Dataset entries:
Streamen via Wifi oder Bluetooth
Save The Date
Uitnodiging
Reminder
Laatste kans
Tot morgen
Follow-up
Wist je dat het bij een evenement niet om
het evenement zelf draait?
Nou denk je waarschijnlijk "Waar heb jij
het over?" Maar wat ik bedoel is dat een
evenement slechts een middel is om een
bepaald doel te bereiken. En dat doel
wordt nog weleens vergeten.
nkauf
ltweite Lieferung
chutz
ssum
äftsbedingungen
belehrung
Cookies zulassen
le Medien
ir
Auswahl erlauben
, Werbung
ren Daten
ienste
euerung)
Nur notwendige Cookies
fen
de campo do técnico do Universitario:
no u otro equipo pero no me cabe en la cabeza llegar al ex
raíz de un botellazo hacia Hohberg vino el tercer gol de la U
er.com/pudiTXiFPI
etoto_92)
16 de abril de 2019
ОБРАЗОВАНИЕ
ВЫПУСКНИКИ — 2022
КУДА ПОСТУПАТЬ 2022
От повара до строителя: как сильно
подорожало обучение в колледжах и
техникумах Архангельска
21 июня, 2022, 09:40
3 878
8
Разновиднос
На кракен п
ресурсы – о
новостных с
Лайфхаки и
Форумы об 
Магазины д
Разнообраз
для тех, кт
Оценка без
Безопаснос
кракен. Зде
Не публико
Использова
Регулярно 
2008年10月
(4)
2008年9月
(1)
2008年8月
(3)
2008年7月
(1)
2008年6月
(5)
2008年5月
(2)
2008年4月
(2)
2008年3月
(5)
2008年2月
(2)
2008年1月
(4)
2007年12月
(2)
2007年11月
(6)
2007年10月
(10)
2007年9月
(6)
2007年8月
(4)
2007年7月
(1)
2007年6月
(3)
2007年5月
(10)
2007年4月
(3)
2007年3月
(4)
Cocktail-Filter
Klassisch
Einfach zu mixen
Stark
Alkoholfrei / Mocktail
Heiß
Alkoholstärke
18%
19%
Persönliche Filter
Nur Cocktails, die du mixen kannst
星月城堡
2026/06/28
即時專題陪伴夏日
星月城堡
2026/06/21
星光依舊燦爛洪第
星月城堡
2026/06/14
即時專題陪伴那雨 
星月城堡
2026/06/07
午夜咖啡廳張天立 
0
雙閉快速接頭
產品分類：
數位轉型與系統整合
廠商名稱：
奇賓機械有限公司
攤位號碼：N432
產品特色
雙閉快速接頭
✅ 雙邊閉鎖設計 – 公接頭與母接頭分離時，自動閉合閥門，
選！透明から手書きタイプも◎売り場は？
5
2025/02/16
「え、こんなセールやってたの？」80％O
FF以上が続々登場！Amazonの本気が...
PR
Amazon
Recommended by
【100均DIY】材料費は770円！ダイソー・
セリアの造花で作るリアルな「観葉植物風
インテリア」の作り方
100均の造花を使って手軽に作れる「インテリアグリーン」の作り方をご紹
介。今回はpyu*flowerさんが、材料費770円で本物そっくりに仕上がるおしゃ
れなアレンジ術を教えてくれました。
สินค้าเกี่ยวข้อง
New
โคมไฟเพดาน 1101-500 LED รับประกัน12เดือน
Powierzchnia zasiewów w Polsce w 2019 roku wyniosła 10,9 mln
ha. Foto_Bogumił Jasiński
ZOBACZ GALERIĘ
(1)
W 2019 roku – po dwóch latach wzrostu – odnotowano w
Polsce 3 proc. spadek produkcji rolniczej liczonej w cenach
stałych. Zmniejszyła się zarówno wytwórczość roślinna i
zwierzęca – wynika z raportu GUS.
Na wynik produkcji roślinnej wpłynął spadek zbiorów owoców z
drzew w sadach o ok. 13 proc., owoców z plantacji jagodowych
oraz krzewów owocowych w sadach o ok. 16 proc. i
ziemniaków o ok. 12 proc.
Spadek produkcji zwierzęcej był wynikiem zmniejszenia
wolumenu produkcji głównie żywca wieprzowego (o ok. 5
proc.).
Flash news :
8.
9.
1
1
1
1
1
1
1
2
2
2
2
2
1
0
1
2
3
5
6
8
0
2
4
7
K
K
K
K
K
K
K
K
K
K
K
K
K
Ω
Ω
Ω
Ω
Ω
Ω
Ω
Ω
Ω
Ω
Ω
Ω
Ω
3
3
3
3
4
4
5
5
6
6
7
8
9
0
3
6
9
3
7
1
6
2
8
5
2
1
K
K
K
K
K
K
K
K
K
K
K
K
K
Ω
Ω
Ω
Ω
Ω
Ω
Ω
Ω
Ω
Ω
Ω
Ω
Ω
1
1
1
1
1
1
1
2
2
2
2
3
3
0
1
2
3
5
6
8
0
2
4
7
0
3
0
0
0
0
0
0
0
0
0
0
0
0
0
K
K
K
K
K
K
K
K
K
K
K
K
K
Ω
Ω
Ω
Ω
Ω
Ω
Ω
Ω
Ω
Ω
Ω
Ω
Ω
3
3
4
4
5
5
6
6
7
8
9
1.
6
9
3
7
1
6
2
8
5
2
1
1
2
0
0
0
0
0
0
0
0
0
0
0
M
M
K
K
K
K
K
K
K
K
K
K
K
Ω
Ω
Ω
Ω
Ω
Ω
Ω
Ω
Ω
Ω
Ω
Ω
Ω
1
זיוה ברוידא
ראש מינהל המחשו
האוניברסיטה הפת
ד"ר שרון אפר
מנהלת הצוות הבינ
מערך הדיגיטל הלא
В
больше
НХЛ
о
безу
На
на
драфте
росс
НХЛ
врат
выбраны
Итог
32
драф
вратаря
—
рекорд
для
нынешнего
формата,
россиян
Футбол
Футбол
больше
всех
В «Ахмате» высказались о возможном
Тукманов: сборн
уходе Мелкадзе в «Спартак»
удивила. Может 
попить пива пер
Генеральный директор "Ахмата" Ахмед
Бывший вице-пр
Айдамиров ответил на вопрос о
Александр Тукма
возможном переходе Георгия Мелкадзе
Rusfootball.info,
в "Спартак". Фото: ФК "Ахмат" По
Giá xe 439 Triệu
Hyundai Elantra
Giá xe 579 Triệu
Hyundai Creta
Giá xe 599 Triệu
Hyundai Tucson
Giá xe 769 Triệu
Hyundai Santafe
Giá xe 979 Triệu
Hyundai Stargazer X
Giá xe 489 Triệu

(What to produce) Take each line above that holds the string "Cookies" and copy it.

(Response to the exercise)
Cookies zulassen
Nur notwendige Cookies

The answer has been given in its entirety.